Kristen Madsen – Senior Vice-President – The Grammy Foundation
Terri Clark – Executive Director, The Television Academy of Arts & Sciences Foundation
Cary Sherman – President RIAA (Record Industry Association of America)
Mary Luehrsen – Director of Public Affairs & Government Relations, NAMM (National Association of Music Manufacturers)We have invited representatives from companies such as Google, You Tube, Twitter, Facebook and others from the high tech industries. Full list of confirmed participants soon.
WEEK # 6 – October 20 – 23 Artists perspectiveThe sixth week will include artists – new and established – from various disciplines and geographic areas around the country and focus on the relationship between working artists and the Endowment.
We have invited a dozen artists to participate.

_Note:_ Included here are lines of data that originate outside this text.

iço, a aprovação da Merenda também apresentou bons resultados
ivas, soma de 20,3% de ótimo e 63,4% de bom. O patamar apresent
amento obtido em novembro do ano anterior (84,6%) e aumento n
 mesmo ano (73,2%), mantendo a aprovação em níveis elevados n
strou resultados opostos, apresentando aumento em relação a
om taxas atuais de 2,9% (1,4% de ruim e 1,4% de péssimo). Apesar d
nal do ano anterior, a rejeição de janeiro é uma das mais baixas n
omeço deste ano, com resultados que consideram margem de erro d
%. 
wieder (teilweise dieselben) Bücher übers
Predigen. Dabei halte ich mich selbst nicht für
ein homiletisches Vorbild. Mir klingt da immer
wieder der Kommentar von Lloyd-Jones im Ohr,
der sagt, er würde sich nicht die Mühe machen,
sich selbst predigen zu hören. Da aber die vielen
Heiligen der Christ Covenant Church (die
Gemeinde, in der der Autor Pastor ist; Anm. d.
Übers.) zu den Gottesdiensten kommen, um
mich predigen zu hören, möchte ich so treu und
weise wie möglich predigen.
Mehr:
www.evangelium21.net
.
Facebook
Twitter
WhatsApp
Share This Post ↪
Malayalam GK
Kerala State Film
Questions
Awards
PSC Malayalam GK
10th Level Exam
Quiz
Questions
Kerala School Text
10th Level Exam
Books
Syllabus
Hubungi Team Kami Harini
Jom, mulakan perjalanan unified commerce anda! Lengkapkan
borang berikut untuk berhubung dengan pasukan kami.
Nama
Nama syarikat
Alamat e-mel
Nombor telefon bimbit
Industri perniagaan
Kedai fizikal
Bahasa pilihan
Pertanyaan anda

Full list of confirmed participants soon.
Of particular note is the presence of Steven Tepper of the Curb Center for Art, Enterprise, and Public Policy at
Vanderbilt in Week #1 (his essays in Engaging Art are powerful, and promote a populist arts orientation with which I am in great sympathy), and Patrick Overton of the Front Porch Institute in Week #2. Patrick has been a leader in the area of rural arts for many years, and is the author of the outstanding book
Rebuilding the Front Porch of America: Essays on thr Arts of Community Making.
I am flattered to say I have been invited to be part of the panel in Week #4. So you might want to keep up with the discussion, and comment as you do. Let’s get a conversation going. If you read my open letter to Rocco Landesman, and agreed with it even somewhat, this conversation is the obvious next step for advancing these ideas.

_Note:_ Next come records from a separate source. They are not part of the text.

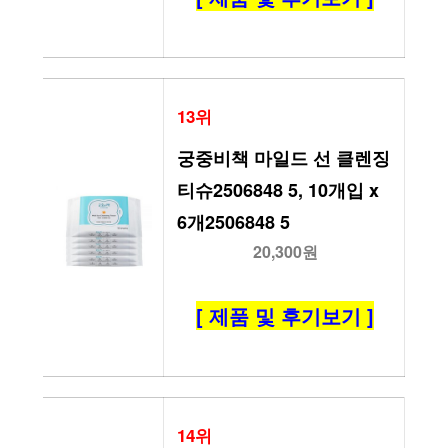
13위
궁중비책 마일드 선 클렌징 
티슈2506848 5, 10개입 x 
6개2506848 5
20,300원
[ 제품 및 후기보기 ]
14위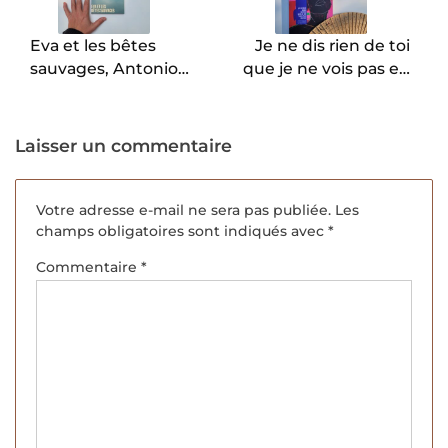
l’article
Eva et les bêtes
Je ne dis rien de toi
sauvages, Antonio
que je ne vois pas en
Ungar.
toi, Eliana Alvez Cruz.
Laisser un commentaire
Votre adresse e-mail ne sera pas publiée.
Les
champs obligatoires sont indiqués avec
*
Commentaire
*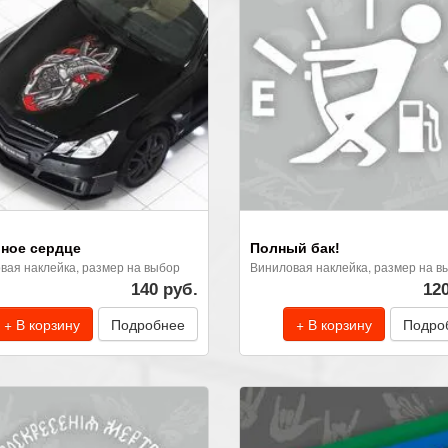
ное сердце
Полный бак!
вая наклейка, размер на выбор
Виниловая наклейка, размер на в
140 руб.
12
+ В корзину
Подробнее
+ В корзину
Подро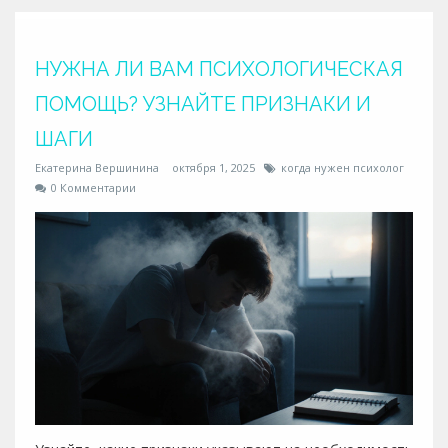
НУЖНА ЛИ ВАМ ПСИХОЛОГИЧЕСКАЯ
ПОМОЩЬ? УЗНАЙТЕ ПРИЗНАКИ И
ШАГИ
Екатерина Вершинина
октября 1, 2025
когда нужен психолог
0 Комментарии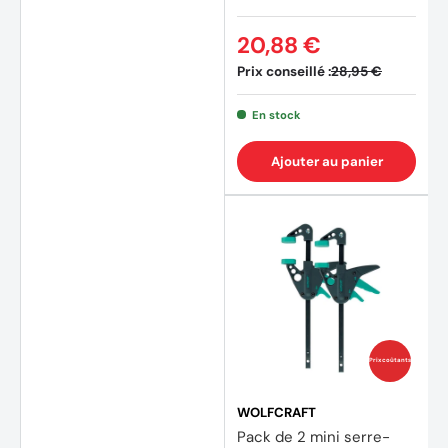
20,88 €
Prix conseillé :
28,95 €
En stock
Ajouter au panier
Prix coûtants
WOLFCRAFT
Pack de 2 mini serre-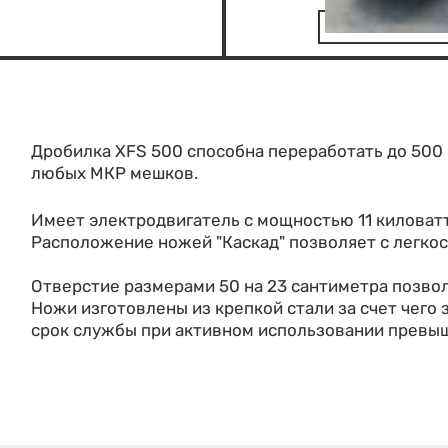
Дробилка XFS 500 способна переработать до 500 
любых МКР мешков.
Имеет электродвигатель с мощностью 11 киловатт
Расположение ножей "Каскад" позволяет с легкос
Отверстие размерами 50 на 23 сантиметра позвол
Ножи изготовлены из крепкой стали за счет чего 
срок службы при активном использовании превышае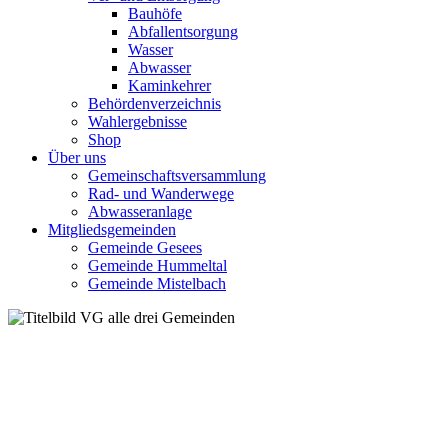
Bauhöfe
Abfallentsorgung
Wasser
Abwasser
Kaminkehrer
Behördenverzeichnis
Wahlergebnisse
Shop
Über uns
Gemeinschaftsversammlung
Rad- und Wanderwege
Abwasseranlage
Mitgliedsgemeinden
Gemeinde Gesees
Gemeinde Hummeltal
Gemeinde Mistelbach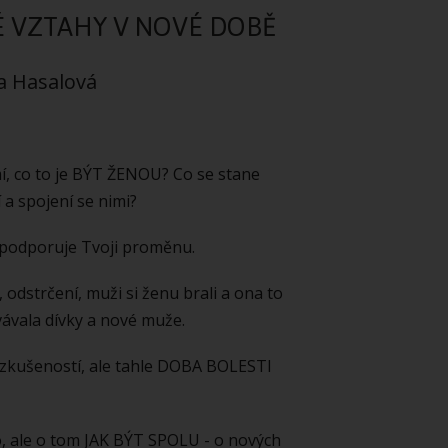
 VZTAHY V NOVÉ DOBĚ
a Hasalová
í, co to je BÝT ŽENOU? Co se stane
a spojení se nimi?
 podporuje Tvoji proměnu.
odstrčení, muži si ženu brali a ona to
vávala dívky a nové muže.
zkušeností, ale tahle DOBA BOLESTI
o, ale o tom JAK BÝT SPOLU - o nových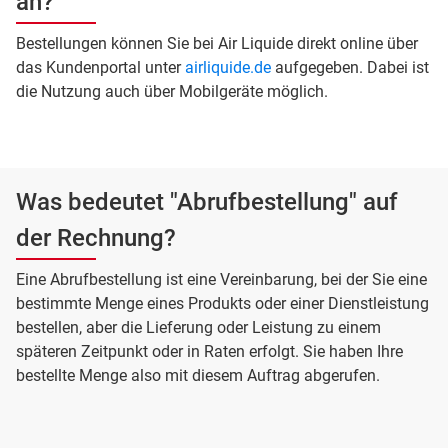
an?
Bestellungen können Sie bei Air Liquide direkt online über
das Kundenportal unter
airliquide.de
aufgegeben. Dabei ist
die Nutzung auch über Mobilgeräte möglich.
Was bedeutet "Abrufbestellung" auf
der Rechnung?
Eine Abrufbestellung ist eine Vereinbarung, bei der Sie eine
bestimmte Menge eines Produkts oder einer Dienstleistung
bestellen, aber die Lieferung oder Leistung zu einem
späteren Zeitpunkt oder in Raten erfolgt. Sie haben Ihre
bestellte Menge also mit diesem Auftrag abgerufen.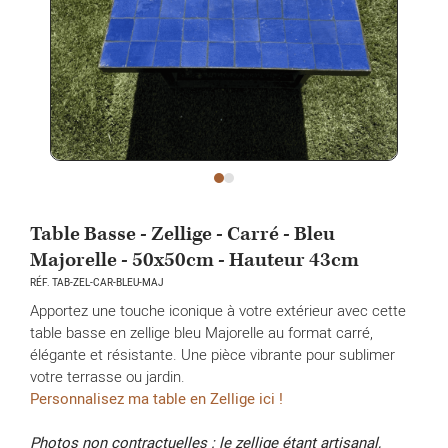
Table Basse - Zellige - Carré - Bleu
Majorelle - 50x50cm - Hauteur 43cm
RÉF. TAB-ZEL-CAR-BLEU-MAJ
Apportez une touche iconique à votre extérieur avec cette
table basse en zellige bleu Majorelle au format carré,
élégante et résistante. Une pièce vibrante pour sublimer
votre terrasse ou jardin.
Personnalisez ma table en Zellige ici !
Photos non contractuelles : le zellige étant artisanal,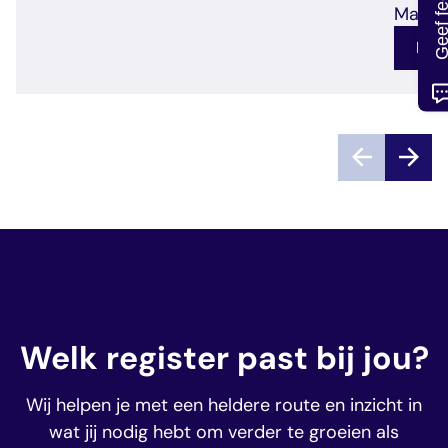
Geef feedb
Makela
Lee
Welk register past bij jou?
Wij helpen je met een heldere route en inzicht in
wat jij nodig hebt om verder te groeien als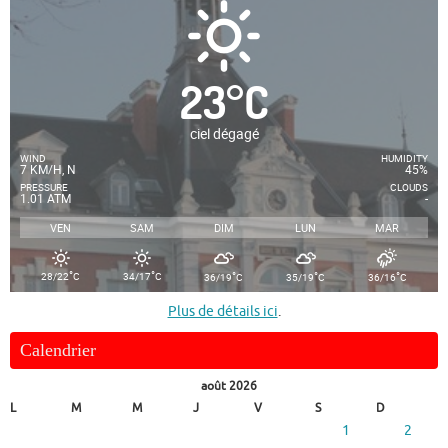
23
°
C
ciel dégagé
WIND
HUMIDITY
7 KM/H, N
45%
PRESSURE
CLOUDS
1.01 ATM
-
VEN
SAM
DIM
LUN
MAR
°
°
°
°
°
28/22
C
34/17
C
36/19
C
35/19
C
36/16
C
Plus de détails ici
.
Calendrier
août 2026
L
M
M
J
V
S
D
1
2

Does anyone else find that the endless text “discussion” is an impossible way to engage? Any good ideas are buried in thousands upon thousands of words on Barry’s blog. It seems like interviews rotely transcribed are a poor way to communicate. And if it’s written, then perhaps its simply too conversational. These folks are brilliant but they need a good editor if they want to get any points across.

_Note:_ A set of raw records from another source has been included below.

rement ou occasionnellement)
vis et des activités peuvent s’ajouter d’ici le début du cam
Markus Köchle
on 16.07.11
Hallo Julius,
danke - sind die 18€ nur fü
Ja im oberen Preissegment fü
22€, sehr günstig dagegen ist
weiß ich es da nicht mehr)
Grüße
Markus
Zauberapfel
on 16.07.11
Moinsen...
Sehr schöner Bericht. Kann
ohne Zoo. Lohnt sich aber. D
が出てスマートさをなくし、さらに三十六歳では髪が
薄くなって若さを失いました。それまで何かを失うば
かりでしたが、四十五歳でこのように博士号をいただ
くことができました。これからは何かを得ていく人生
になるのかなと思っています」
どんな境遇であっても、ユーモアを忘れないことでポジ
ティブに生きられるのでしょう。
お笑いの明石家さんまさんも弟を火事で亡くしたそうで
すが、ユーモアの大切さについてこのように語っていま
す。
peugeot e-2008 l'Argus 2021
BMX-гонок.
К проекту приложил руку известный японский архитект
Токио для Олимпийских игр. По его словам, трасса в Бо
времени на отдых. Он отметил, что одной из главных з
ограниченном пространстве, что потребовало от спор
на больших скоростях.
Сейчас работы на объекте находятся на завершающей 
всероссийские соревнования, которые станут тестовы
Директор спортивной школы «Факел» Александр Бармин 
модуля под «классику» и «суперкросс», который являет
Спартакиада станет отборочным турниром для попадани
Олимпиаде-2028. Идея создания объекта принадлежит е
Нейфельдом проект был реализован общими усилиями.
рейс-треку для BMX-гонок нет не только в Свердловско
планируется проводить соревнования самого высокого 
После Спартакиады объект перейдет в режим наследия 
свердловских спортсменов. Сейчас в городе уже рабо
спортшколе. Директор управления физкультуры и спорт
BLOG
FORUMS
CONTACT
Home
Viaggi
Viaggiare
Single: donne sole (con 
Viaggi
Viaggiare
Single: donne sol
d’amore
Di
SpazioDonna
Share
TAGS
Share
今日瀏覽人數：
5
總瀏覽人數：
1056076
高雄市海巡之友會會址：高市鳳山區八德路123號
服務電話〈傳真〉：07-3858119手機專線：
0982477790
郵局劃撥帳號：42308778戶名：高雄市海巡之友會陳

Karl — Unfortunately, the way this is being facilitated leads to this structure. It really isn’t a discussion, rather each participant is given a list of questions to which they must respond, and then follow-up questions at the same time. Consequently, it is more like interlinked monologues than dialogue. And a lot of it, alas, smacks of grant-speak. I’ll try to be more lively, but I can’t guarantee brevity!